Une prise de conscience dans les communes et parmi la population
D'autant que, du côté des habitants, les mesures en faveur d'une réduction de l'éclairage la nuit ont fait leur chemin. Ainsi, selon un sondage OpinionWay pour l'APCEN réalisé en 2018, 79% des Français se disaient favorables à la réduction de la durée d'éclairement des éclairages publics en milieu de nuit (hors événements particuliers et fêtes de fin d'année), contre seulement 48% en 2012. 82% étaient également favorables à la réduction de durée d'éclairement pour les éclairages privés. Un sentiment renforcé par les confinements successifs ces deux dernières années, assure Anne-Marie Ducroux : « Les confinements ont fait prendre conscience aux gens qu'il était aberrant de voir des rues éclairées alors que personne n'avait le droit de sortir de chez soi ».
Même au sein des communes, l'APCEN, qui mène un travail de terrain pour sensibiliser les collectivités locales à la question de la sobriété lumineuse, constate une prise de conscience associée à des mesures concrètes. L'association a créé en 2009 un concours permettant d'obtenir le label national Villes et Villages Étoilés. Actuellement, 722 communes sont labellisées de 1 à 5 étoiles, signifiant qu'elles ont opté pour une extinction complète ou partielle de l'éclairage public, aucune mise en lumière du patrimoine naturel ou encore une non-utilisation de la lumière blanche néfaste pour l'environnement... Et selon l'ANPCEN, les villes labellisées éclairent 34 % de moins que la moyenne nationale.
« En matière d'économie d'énergie, la première chose que veulent faire les maires c'est souvent de jouer sur l'éclairage public, confirme Bruno Lafitte.
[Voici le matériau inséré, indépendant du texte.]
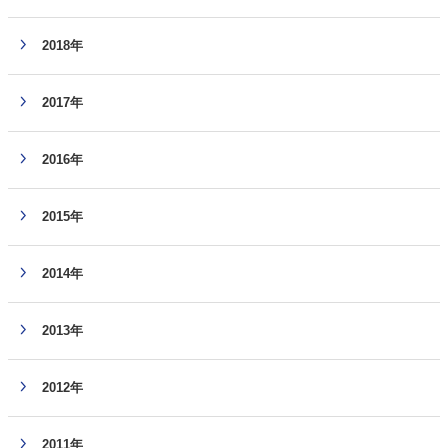
2018年
2017年
2016年
2015年
2014年
2013年
2012年
2011年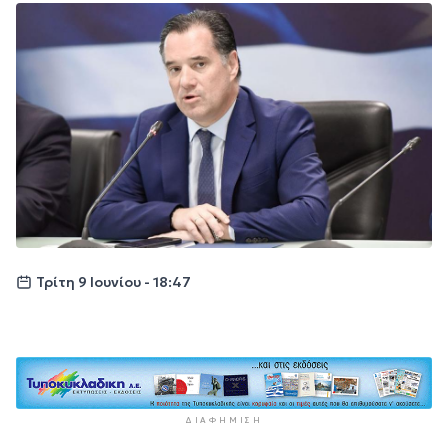
Τρίτη 9 Ιουνίου - 18:47
ΔΙΑΦΉΜΙΣΗ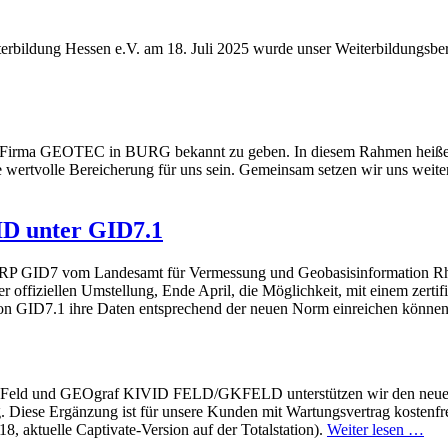
ildung Hessen e.V. am 18. Juli 2025 wurde unser Weiterbildungsbereic
er Firma GEOTEC in BURG bekannt zu geben. In diesem Rahmen heißen
wertvolle Bereicherung für uns sein. Gemeinsam setzen wir uns weite
VID unter GID7.1
 RP GID7 vom Landesamt für Vermessung und Geobasisinformation Rhe
r offiziellen Umstellung, Ende April, die Möglichkeit, mit einem zerti
ng von GID7.1 ihre Daten entsprechend der neuen Norm einreichen könne
-Feld und GEOgraf KIVID FELD/GKFELD unterstützen wir den neuen L
iese Ergänzung ist für unsere Kunden mit Wartungsvertrag kostenfrei.
 aktuelle Captivate-Version auf der Totalstation).
Weiter lesen …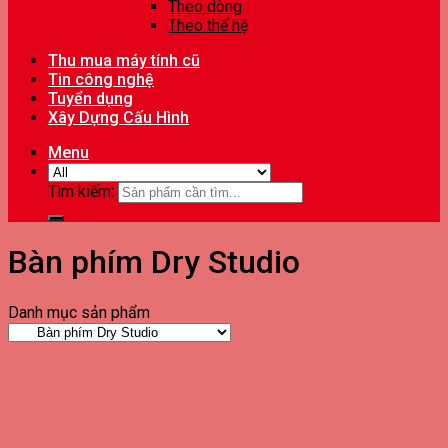
Theo dòng
Theo thế hệ
Thu mua máy tính cũ
Tin công nghệ
Tuyển dụng
Xây Dựng Cấu Hình
Menu
Tìm kiếm:
Bàn phím Dry Studio
Danh mục sản phẩm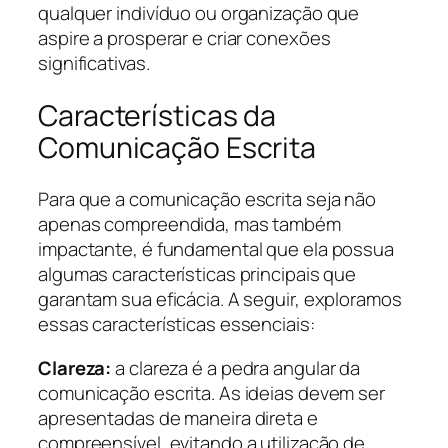
qualquer indivíduo ou organização que
aspire a prosperar e criar conexões
significativas.
Características da
Comunicação Escrita
Para que a comunicação escrita seja não
apenas compreendida, mas também
impactante, é fundamental que ela possua
algumas características principais que
garantam sua eficácia. A seguir, exploramos
essas características essenciais:
Clareza:
a clareza é a pedra angular da
comunicação escrita. As ideias devem ser
apresentadas de maneira direta e
compreensível, evitando a utilização de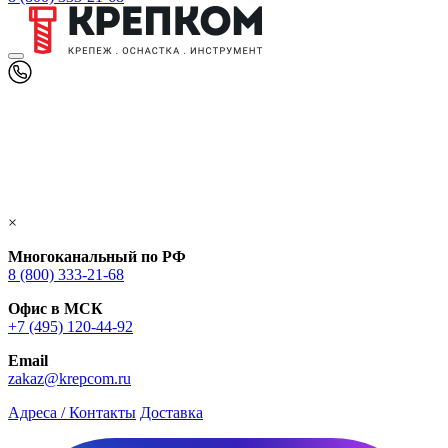
×
Многоканальный по РФ
8 (800) 333‑21-68
Офис в МСК
+7 (495) 120-44-92
Email
zakaz@krepcom.ru
Адреса / Контакты
Доставка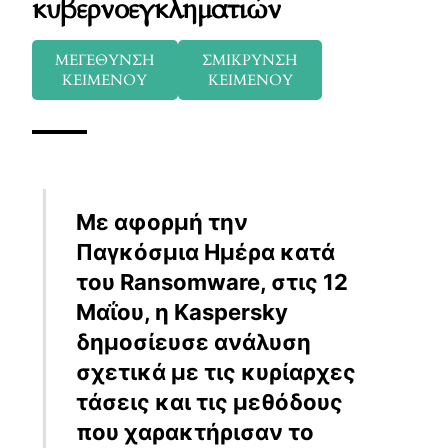
κυβερνοεγκληματιών
ΜΕΓΕΘΥΝΣΗ
ΣΜΙΚΡΥΝΣΗ
ΚΕΙΜΕΝΟΥ
ΚΕΙΜΕΝΟΥ
Με αφορμή την
Παγκόσμια Ημέρα κατά
του Ransomware, στις 12
Μαΐου, η Kaspersky
δημοσίευσε ανάλυση
σχετικά με τις κυρίαρχες
τάσεις και τις μεθόδους
που χαρακτήρισαν το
D'autant que cela touche tout le monde et que cela se voit tout de suite, en particulier financièrement. » Si l'expert de l'Ademe reconnaît que le précédent décret concernant la publicité lumineuse n'est pas assez appliqué, il préfère « mettre l'accent sur la prise de conscience et la pression de la part de la population » et « le gros effort pédagogique à faire ». « Quand on était en 2012, c'était à ce moment-là qu'il fallait faire de la pédagogie, pas dix ans plus tard », souffle, de son côté, Anne-Marie Ducroux.